[Task requirements]
Write out all of the entries that follow, word for word, but skip the pictures.

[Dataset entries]

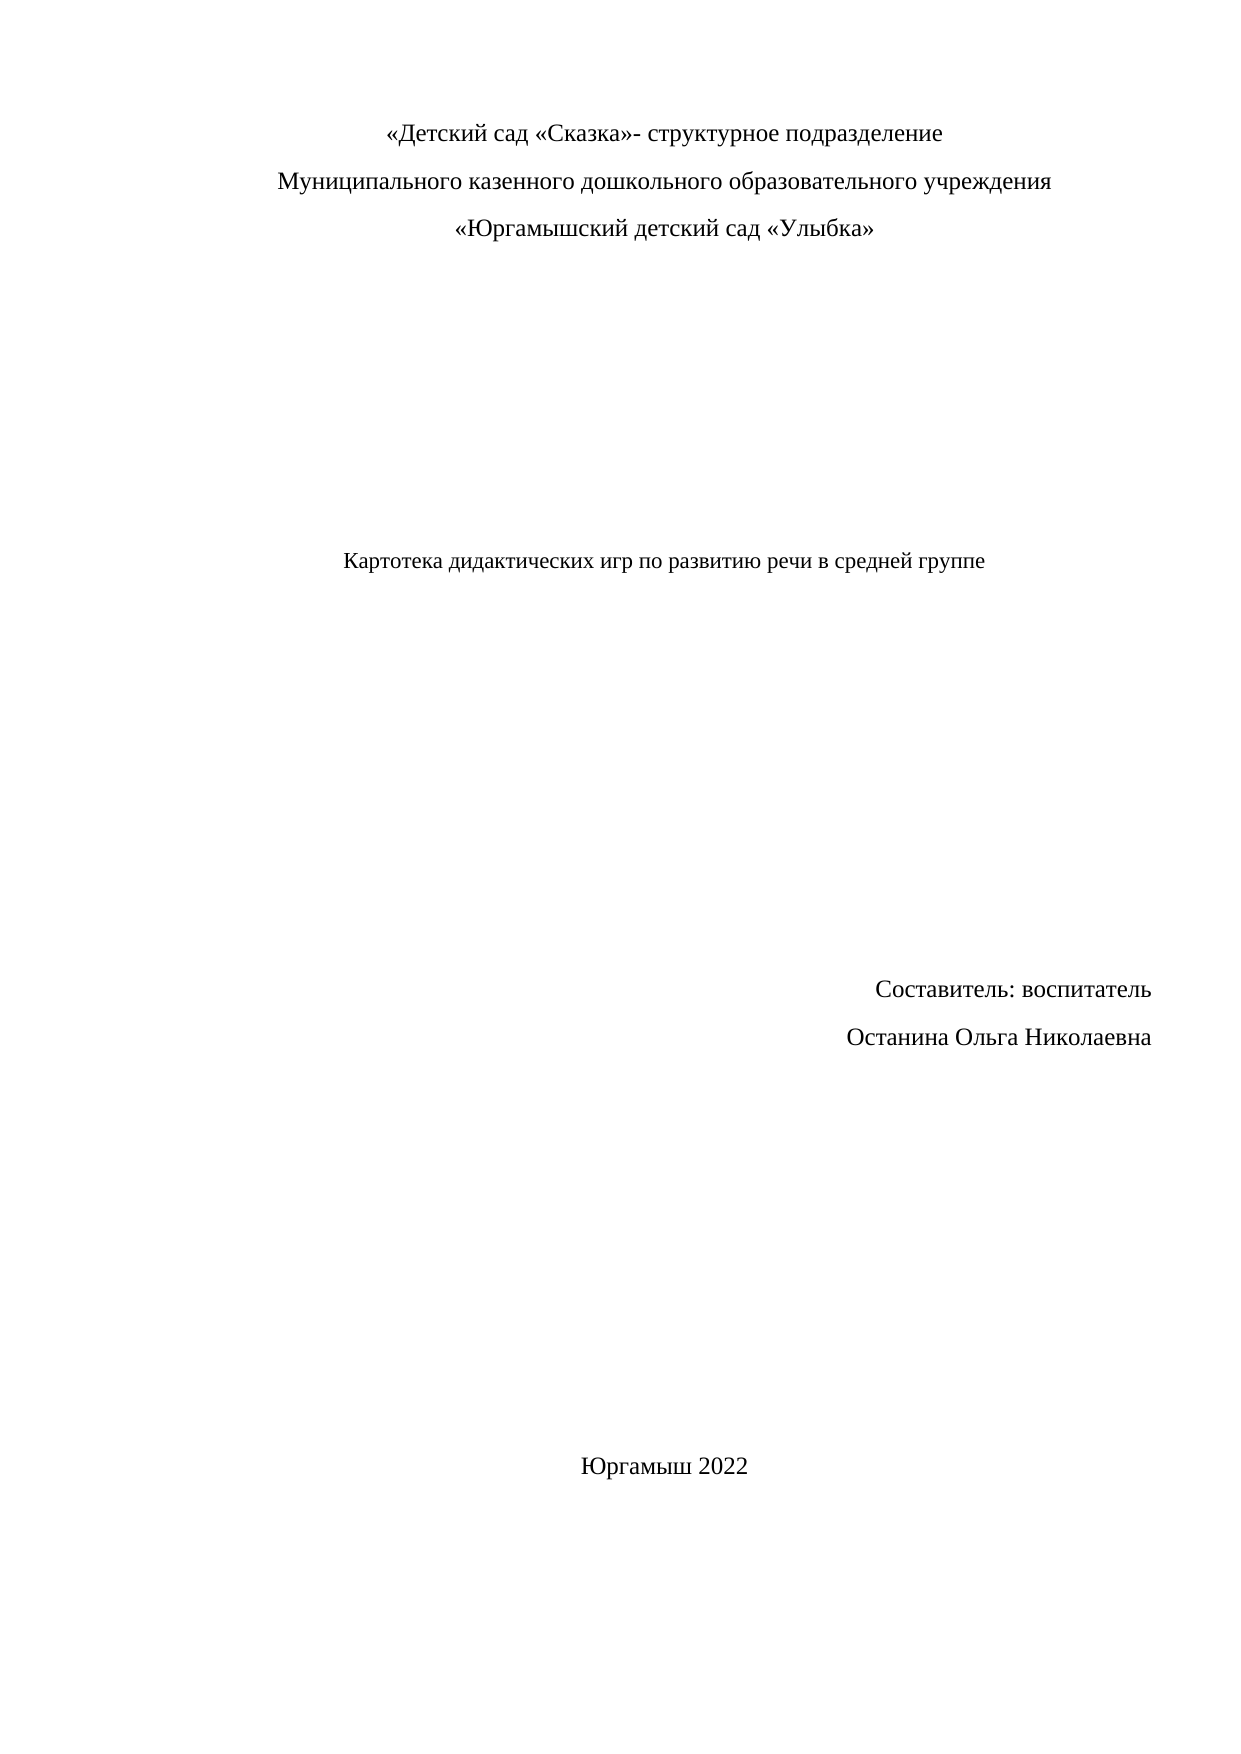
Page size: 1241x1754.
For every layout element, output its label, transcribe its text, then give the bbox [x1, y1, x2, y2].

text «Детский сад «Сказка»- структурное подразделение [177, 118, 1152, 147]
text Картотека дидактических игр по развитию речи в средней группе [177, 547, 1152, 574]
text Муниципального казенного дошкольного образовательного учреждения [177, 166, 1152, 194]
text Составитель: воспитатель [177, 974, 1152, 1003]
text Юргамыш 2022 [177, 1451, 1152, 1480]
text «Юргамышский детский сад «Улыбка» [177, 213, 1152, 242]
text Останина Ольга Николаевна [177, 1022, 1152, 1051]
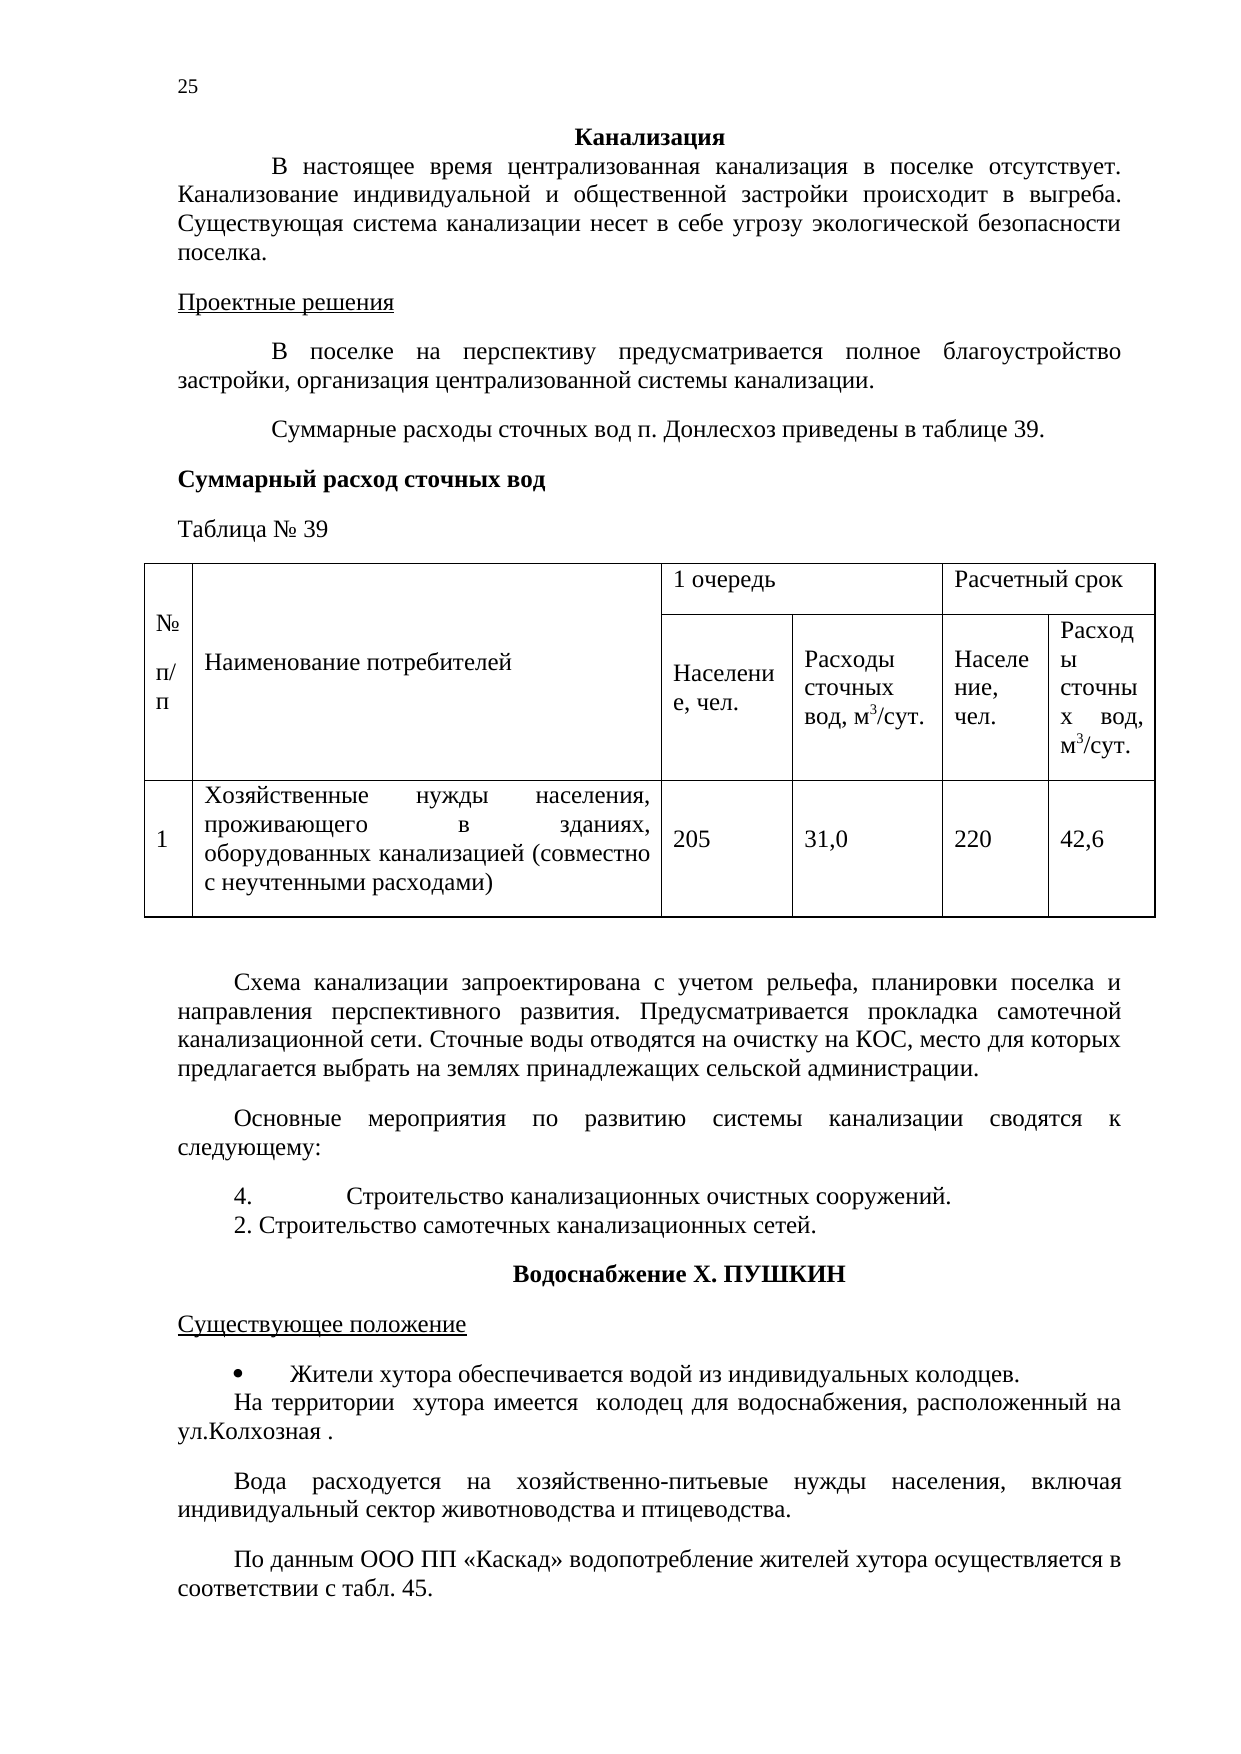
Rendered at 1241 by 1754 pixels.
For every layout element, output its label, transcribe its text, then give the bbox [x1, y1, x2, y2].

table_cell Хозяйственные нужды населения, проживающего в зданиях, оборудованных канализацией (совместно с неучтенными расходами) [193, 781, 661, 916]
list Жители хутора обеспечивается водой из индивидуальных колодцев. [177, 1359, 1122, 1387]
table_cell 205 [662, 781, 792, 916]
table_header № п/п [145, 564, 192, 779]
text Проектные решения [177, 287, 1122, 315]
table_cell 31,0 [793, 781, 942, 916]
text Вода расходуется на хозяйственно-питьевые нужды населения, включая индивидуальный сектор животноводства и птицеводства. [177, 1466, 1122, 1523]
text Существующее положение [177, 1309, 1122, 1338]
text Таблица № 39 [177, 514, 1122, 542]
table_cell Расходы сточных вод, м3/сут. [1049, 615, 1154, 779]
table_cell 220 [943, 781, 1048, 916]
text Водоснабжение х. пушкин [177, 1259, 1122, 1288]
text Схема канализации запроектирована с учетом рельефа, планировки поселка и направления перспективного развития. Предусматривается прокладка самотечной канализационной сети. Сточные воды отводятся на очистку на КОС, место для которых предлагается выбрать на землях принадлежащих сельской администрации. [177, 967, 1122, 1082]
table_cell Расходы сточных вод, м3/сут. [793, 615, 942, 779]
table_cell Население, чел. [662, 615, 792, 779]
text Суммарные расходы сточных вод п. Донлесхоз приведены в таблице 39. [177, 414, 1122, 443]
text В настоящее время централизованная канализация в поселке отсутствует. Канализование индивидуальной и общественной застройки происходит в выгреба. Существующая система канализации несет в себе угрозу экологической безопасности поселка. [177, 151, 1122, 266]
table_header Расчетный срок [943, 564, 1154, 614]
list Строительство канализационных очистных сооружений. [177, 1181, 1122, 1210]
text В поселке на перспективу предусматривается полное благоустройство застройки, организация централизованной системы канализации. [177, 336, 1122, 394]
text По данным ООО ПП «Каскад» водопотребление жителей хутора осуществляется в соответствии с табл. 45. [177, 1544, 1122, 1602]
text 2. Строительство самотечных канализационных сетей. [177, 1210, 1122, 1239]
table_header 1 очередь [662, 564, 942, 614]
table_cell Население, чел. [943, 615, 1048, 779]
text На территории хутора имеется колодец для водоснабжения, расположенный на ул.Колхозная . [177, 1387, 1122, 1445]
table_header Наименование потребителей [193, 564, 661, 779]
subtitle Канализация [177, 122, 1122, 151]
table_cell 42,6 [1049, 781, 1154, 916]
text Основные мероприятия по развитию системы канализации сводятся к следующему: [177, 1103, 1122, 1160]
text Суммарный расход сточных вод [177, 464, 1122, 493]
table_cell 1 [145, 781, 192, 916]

[Exercise output]
Page size: 1241x1754.
For every layout element, output its label, transcribe its text, then give the bbox [x1, y1, x2, y2].

text «Детский сад «Сказка»- структурное подразделение [177, 118, 1152, 147]
text Картотека дидактических игр по развитию речи в средней группе [177, 547, 1152, 574]
text Муниципального казенного дошкольного образовательного учреждения [177, 166, 1152, 194]
text Составитель: воспитатель [177, 974, 1152, 1003]
text Юргамыш 2022 [177, 1451, 1152, 1480]
text «Юргамышский детский сад «Улыбка» [177, 213, 1152, 242]
text Останина Ольга Николаевна [177, 1022, 1152, 1051]
Rendered at 1241 by 1754 pixels.
For every layout element, output its label, transcribe its text, then give the bbox [x1, y1, x2, y2].

table_cell Хозяйственные нужды населения, проживающего в зданиях, оборудованных канализацией (совместно с неучтенными расходами) [193, 781, 661, 916]
list Жители хутора обеспечивается водой из индивидуальных колодцев. [177, 1359, 1122, 1387]
table_cell 205 [662, 781, 792, 916]
table_header № п/п [145, 564, 192, 779]
text Проектные решения [177, 287, 1122, 315]
table_cell 31,0 [793, 781, 942, 916]
text Вода расходуется на хозяйственно-питьевые нужды населения, включая индивидуальный сектор животноводства и птицеводства. [177, 1466, 1122, 1523]
text Существующее положение [177, 1309, 1122, 1338]
text Таблица № 39 [177, 514, 1122, 542]
table_cell Расходы сточных вод, м3/сут. [1049, 615, 1154, 779]
table_cell 220 [943, 781, 1048, 916]
text Водоснабжение х. пушкин [177, 1259, 1122, 1288]
text Схема канализации запроектирована с учетом рельефа, планировки поселка и направления перспективного развития. Предусматривается прокладка самотечной канализационной сети. Сточные воды отводятся на очистку на КОС, место для которых предлагается выбрать на землях принадлежащих сельской администрации. [177, 967, 1122, 1082]
table_cell Расходы сточных вод, м3/сут. [793, 615, 942, 779]
table_cell Население, чел. [662, 615, 792, 779]
text Суммарные расходы сточных вод п. Донлесхоз приведены в таблице 39. [177, 414, 1122, 443]
text В настоящее время централизованная канализация в поселке отсутствует. Канализование индивидуальной и общественной застройки происходит в выгреба. Существующая система канализации несет в себе угрозу экологической безопасности поселка. [177, 151, 1122, 266]
table_header Расчетный срок [943, 564, 1154, 614]
list Строительство канализационных очистных сооружений. [177, 1181, 1122, 1210]
text В поселке на перспективу предусматривается полное благоустройство застройки, организация централизованной системы канализации. [177, 336, 1122, 394]
text По данным ООО ПП «Каскад» водопотребление жителей хутора осуществляется в соответствии с табл. 45. [177, 1544, 1122, 1602]
text 2. Строительство самотечных канализационных сетей. [177, 1210, 1122, 1239]
table_header 1 очередь [662, 564, 942, 614]
table_cell Население, чел. [943, 615, 1048, 779]
text На территории хутора имеется колодец для водоснабжения, расположенный на ул.Колхозная . [177, 1387, 1122, 1445]
table_header Наименование потребителей [193, 564, 661, 779]
subtitle Канализация [177, 122, 1122, 151]
table_cell 42,6 [1049, 781, 1154, 916]
text Основные мероприятия по развитию системы канализации сводятся к следующему: [177, 1103, 1122, 1160]
text Суммарный расход сточных вод [177, 464, 1122, 493]
table_cell 1 [145, 781, 192, 916]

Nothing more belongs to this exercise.